You have two challenges:
- First, Windows 2008R2 is no longer under Microsoft support (you will no longer receive security patches) - this makes your server MUCH more vulnerable.
- Second, firewalls. I tend to like Sonic Wall, but there are others as well. Each vendor has models that address a range of features, with cost considerations attached. Suggest working with a local vendor to consider a holistic approach to your org and needs.
I recommend using Cisco FPR 1010 (www.cisco.com/c/en/us/products/collateral/security/firepower-1000-series/datasheet-c78-742469.html).
I will prefer Cisco FPR 1120 for SMB as it is power of CISCO and no renewal fee for firewall subscription.
Better take the 60F instead of the 60E. more performance, ower price, same functionality.

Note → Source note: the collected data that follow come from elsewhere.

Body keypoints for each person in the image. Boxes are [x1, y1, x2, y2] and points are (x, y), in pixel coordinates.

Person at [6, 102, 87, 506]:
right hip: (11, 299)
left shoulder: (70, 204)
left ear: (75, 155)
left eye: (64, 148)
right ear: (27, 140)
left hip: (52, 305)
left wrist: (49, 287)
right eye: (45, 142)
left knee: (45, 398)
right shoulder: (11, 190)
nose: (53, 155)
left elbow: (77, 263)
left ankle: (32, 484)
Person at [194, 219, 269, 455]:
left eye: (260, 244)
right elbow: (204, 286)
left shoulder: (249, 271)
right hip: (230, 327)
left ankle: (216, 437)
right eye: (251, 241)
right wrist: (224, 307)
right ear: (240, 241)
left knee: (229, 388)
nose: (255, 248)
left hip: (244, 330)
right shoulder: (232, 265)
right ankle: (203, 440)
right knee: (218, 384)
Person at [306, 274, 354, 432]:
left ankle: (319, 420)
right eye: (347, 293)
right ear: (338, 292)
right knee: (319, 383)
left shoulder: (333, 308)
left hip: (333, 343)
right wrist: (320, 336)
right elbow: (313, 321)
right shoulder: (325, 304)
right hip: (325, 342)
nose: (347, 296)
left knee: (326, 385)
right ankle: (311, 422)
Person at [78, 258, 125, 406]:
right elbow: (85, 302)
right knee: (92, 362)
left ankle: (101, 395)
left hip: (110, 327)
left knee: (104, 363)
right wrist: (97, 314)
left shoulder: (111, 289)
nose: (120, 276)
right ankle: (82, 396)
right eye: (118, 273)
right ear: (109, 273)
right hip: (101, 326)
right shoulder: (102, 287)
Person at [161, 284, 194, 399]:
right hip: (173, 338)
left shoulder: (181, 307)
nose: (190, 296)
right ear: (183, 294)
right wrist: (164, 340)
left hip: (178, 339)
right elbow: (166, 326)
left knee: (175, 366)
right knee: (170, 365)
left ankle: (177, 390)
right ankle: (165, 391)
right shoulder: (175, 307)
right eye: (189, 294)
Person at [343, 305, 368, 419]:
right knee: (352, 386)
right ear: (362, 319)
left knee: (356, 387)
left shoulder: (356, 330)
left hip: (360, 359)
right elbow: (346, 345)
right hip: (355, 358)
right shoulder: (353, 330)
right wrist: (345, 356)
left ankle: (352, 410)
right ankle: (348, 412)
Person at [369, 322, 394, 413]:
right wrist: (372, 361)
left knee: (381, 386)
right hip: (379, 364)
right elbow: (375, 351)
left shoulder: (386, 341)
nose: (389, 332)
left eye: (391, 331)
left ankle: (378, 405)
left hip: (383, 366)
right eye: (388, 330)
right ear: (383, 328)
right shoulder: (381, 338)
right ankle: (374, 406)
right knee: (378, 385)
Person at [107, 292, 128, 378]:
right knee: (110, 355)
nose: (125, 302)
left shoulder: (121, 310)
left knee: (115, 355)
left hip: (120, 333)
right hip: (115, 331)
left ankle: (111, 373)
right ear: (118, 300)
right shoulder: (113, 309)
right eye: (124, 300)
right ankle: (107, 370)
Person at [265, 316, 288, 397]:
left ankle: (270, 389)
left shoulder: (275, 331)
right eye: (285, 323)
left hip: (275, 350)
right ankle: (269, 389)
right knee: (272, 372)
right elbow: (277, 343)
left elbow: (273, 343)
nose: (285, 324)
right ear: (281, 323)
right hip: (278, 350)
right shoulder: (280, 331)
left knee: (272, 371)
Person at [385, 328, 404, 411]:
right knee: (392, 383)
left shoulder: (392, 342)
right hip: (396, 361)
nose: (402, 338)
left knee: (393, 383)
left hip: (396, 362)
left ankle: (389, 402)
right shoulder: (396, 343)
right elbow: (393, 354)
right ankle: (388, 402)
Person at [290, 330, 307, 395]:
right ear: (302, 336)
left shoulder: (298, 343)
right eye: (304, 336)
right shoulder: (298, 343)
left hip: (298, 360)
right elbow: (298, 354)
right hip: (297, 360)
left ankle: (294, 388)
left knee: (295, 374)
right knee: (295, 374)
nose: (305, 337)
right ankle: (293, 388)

Upgrading your 2008 servers is also a recommendation. But all firewalls of the major companies(Fortinet, Palo Alto, and CheckPoint) will be good enough for you. It all depends on your budget and how you manage your security policies.
A firewall isn't a silver bullet against all threats.
It depends on your budget, there are many options you can avail, but if you buy a Fortinet firewall, it will get you ease of management and having all the options which enterprise network needs.
One consideration that is throughput required to respond to your web server queries is essential, so please chose as per your requirement like 40E, 60E.